***** The records *****
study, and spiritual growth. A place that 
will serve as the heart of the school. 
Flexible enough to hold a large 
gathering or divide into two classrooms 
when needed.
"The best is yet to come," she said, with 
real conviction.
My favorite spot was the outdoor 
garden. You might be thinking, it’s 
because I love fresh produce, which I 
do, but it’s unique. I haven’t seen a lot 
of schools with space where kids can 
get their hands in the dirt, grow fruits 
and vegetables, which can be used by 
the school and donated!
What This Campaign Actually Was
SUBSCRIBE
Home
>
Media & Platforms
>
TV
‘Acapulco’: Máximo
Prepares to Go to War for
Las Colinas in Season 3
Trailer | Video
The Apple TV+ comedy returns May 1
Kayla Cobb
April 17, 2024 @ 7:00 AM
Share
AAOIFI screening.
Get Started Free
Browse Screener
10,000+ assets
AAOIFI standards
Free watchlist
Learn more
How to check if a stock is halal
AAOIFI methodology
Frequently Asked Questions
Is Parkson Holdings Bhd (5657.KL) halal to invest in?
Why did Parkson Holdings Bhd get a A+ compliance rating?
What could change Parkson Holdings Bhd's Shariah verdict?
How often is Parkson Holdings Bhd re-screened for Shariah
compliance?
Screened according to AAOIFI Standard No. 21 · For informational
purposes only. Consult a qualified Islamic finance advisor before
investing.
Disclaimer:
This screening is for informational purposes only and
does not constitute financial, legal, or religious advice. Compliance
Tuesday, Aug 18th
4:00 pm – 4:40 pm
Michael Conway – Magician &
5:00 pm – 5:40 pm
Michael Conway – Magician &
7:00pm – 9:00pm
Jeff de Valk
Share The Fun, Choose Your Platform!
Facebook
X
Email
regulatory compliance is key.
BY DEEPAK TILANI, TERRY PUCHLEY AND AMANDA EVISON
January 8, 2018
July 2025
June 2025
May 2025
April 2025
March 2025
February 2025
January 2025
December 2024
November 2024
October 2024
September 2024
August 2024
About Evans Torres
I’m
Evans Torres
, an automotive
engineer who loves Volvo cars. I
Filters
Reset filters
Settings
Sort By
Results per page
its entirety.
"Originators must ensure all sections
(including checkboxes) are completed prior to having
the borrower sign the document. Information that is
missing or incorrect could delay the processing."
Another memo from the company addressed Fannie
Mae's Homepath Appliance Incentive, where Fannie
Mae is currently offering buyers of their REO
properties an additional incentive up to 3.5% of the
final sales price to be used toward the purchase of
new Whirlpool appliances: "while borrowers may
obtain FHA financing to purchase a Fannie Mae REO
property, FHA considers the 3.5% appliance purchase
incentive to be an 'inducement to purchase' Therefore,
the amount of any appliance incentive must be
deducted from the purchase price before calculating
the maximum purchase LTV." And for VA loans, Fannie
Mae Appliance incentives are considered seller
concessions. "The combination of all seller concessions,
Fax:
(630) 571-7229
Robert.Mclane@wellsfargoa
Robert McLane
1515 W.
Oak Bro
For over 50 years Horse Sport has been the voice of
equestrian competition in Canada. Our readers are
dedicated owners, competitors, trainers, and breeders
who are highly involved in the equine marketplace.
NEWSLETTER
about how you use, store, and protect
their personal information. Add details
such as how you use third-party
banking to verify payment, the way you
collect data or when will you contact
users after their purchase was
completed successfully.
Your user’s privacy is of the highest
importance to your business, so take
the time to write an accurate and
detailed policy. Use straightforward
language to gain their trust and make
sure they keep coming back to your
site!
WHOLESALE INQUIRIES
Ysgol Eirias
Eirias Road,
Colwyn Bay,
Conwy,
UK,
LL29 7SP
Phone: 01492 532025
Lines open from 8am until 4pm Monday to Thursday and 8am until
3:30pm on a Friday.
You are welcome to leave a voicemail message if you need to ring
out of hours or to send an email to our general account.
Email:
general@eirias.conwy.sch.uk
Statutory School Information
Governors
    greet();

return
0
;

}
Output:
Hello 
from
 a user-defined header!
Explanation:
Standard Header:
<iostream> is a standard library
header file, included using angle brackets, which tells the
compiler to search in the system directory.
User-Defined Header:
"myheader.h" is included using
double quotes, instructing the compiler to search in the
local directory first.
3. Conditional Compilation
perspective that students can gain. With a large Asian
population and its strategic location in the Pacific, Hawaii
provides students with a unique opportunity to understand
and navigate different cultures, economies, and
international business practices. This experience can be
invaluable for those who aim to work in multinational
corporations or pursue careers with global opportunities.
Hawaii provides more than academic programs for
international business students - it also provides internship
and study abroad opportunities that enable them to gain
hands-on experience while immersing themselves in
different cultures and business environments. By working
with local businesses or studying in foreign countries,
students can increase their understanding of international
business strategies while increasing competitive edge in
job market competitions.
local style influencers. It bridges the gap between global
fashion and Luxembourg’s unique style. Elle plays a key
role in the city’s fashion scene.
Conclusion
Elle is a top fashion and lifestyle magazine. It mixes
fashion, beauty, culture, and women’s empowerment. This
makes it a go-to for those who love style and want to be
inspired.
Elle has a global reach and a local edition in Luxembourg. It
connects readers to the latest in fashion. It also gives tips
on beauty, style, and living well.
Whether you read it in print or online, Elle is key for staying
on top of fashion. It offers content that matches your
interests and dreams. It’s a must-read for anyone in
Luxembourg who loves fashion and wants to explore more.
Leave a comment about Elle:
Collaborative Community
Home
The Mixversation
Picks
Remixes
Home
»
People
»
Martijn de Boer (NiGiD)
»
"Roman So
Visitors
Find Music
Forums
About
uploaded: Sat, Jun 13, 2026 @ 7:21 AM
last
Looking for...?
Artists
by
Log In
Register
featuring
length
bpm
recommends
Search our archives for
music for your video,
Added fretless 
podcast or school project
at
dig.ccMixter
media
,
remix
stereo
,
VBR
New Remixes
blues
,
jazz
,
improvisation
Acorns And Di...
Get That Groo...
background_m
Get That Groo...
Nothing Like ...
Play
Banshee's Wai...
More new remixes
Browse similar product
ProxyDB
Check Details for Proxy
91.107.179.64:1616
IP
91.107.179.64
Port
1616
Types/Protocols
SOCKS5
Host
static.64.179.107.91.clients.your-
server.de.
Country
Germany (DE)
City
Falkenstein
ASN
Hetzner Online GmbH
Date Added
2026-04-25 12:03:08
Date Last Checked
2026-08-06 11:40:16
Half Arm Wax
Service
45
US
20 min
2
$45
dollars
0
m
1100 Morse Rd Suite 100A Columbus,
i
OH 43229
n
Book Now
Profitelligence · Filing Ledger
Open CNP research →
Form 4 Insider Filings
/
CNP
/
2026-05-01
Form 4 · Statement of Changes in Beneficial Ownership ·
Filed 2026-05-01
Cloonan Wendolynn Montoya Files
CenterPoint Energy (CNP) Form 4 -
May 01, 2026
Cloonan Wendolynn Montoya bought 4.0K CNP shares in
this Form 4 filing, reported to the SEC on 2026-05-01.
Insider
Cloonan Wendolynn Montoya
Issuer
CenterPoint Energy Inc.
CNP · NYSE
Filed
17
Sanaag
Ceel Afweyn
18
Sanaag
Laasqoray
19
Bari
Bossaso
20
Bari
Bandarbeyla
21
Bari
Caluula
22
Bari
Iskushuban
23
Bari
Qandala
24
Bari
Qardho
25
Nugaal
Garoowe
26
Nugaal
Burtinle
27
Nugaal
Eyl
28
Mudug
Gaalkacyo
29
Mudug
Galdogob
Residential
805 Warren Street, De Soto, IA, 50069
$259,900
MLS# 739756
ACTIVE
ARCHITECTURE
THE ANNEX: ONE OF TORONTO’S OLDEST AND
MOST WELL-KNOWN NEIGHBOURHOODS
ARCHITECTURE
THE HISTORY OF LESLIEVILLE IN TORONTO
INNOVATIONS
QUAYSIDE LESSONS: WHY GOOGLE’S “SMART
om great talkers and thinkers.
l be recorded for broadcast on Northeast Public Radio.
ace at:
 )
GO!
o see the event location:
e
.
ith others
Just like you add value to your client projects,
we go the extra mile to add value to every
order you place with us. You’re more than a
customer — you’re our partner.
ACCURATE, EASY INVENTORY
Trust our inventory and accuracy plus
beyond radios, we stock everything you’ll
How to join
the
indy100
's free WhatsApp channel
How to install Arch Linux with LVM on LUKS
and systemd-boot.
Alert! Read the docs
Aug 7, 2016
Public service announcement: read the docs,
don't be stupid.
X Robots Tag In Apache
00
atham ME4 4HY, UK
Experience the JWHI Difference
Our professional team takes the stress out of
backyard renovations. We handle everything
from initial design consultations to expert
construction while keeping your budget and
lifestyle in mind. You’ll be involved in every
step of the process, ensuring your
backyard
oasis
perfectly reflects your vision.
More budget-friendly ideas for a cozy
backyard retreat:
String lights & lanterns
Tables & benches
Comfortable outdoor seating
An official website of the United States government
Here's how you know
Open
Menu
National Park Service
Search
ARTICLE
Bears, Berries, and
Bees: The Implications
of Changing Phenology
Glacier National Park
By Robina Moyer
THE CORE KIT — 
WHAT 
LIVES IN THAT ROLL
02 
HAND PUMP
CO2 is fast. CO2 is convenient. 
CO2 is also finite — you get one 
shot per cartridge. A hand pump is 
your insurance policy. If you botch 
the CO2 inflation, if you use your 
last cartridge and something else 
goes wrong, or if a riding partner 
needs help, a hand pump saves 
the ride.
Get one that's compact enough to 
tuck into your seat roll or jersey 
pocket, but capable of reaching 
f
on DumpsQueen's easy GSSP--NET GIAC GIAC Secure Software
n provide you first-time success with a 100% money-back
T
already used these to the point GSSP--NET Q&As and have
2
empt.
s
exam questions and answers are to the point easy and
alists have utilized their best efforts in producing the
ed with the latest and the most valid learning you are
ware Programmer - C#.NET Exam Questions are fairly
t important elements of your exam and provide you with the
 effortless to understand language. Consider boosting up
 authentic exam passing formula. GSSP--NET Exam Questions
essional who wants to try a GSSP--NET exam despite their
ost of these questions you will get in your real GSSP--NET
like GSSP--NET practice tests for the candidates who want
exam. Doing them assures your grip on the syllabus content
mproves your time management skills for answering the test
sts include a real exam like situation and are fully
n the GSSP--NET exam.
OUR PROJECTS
*****
§ Prompt: Determine how many lines in the data contain the string "while", and give the number only.

§ Exercise output: 4